_Problem requirements:_ From the line with "11. Delete the" through the line with "## Next steps", inclusive, return each line of the data below exactly and leave the rest out.

_Source data:_
◆ ◆ ◆ ◆ ◆

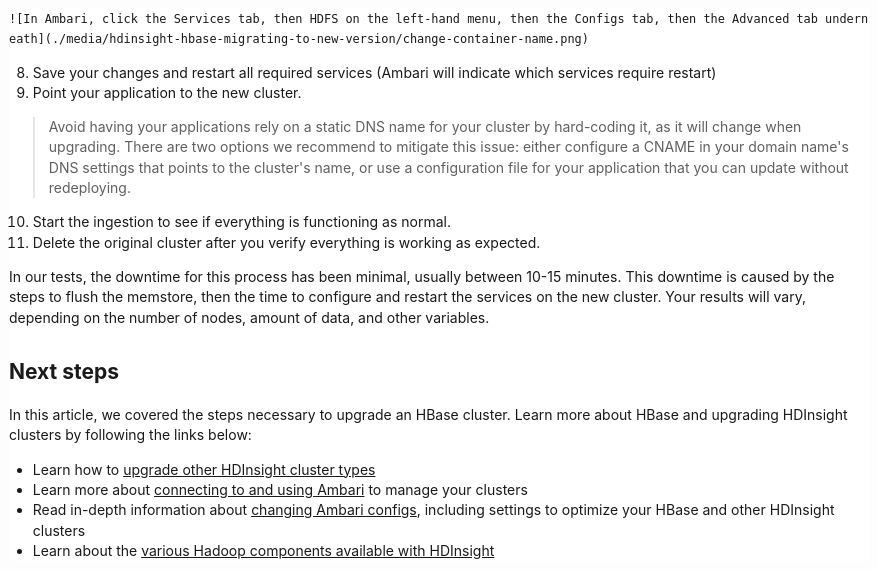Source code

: 	![In Ambari, click the Services tab, then HDFS on the left-hand menu, then the Configs tab, then the Advanced tab underneath](./media/hdinsight-hbase-migrating-to-new-version/change-container-name.png)

8. Save your changes and restart all required services (Ambari will indicate which services require restart) 
9. Point your application to the new cluster.

> Avoid having your applications rely on a static DNS name for your cluster by hard-coding it, as it will change when upgrading. There are two options we recommend to mitigate this issue: either configure a CNAME in your domain name's DNS settings that points to the cluster's name, or use a configuration file for your application that you can update without redeploying.

10. Start the ingestion to see if everything is functioning as normal.
11. Delete the original cluster after you verify everything is working as expected.

In our tests, the downtime for this process has been minimal, usually between 10-15 minutes. This downtime is caused by the steps to flush the memstore, then the time to configure and restart the services on the new cluster. Your results will vary, depending on the number of nodes, amount of data, and other variables.


## Next steps

In this article, we covered the steps necessary to upgrade an HBase cluster. Learn more about HBase and upgrading HDInsight clusters by following the links below:

* Learn how to [upgrade other HDInsight cluster types](hdinsight-upgrade-cluster.md)
* Learn more about [connecting to and using Ambari](hdinsight-hadoop-manage-ambari.md) to manage your clusters
* Read in-depth information about [changing Ambari configs](hdinsight-changing-configs-via-ambari.md#hbase-optimization-with-the-ambari-web-ui), including settings to optimize your HBase and other HDInsight clusters
* Learn about the [various Hadoop components available with HDInsight](hdinsight-component-versioning.md)

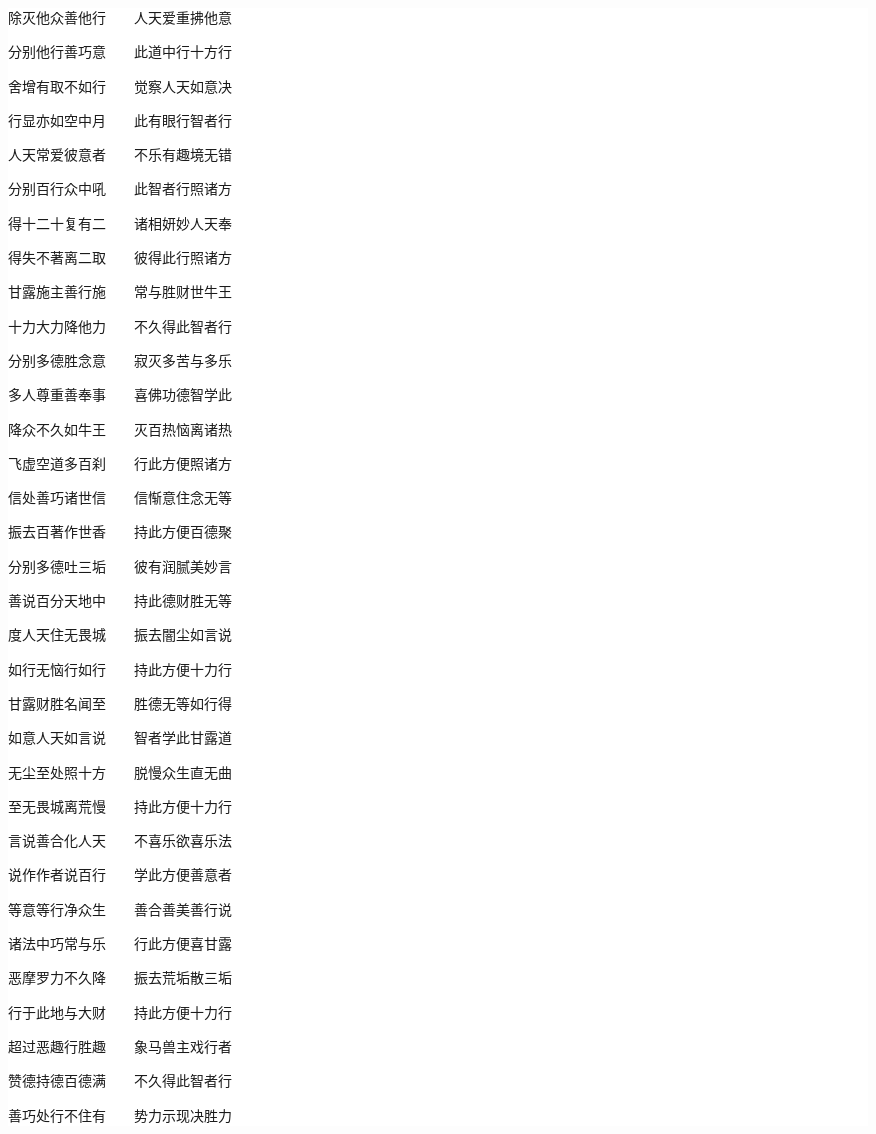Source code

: 除灭他众善他行　　人天爱重拂他意  

分别他行善巧意　　此道中行十方行  

舍增有取不如行　　觉察人天如意决  

行显亦如空中月　　此有眼行智者行  

人天常爱彼意者　　不乐有趣境无错  

分别百行众中吼　　此智者行照诸方  

得十二十复有二　　诸相妍妙人天奉  

得失不著离二取　　彼得此行照诸方  

甘露施主善行施　　常与胜财世牛王  

十力大力降他力　　不久得此智者行  

分别多德胜念意　　寂灭多苦与多乐  

多人尊重善奉事　　喜佛功德智学此  

降众不久如牛王　　灭百热恼离诸热  

飞虚空道多百刹　　行此方便照诸方  

信处善巧诸世信　　信惭意住念无等  

振去百著作世香　　持此方便百德聚  

分别多德吐三垢　　彼有润腻美妙言  

善说百分天地中　　持此德财胜无等  

度人天住无畏城　　振去闇尘如言说  

如行无恼行如行　　持此方便十力行  

甘露财胜名闻至　　胜德无等如行得  

如意人天如言说　　智者学此甘露道  

无尘至处照十方　　脱慢众生直无曲  

至无畏城离荒慢　　持此方便十力行  

言说善合化人天　　不喜乐欲喜乐法  

说作作者说百行　　学此方便善意者  

等意等行净众生　　善合善美善行说  

诸法中巧常与乐　　行此方便喜甘露  

恶摩罗力不久降　　振去荒垢散三垢  

行于此地与大财　　持此方便十力行  

超过恶趣行胜趣　　象马兽主戏行者  

赞德持德百德满　　不久得此智者行  

善巧处行不住有　　势力示现决胜力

◆ ◆ ◆ ◆ ◆

_Solution to this problem:_
11. Delete the original cluster after you verify everything is working as expected.

In our tests, the downtime for this process has been minimal, usually between 10-15 minutes. This downtime is caused by the steps to flush the memstore, then the time to configure and restart the services on the new cluster. Your results will vary, depending on the number of nodes, amount of data, and other variables.


## Next steps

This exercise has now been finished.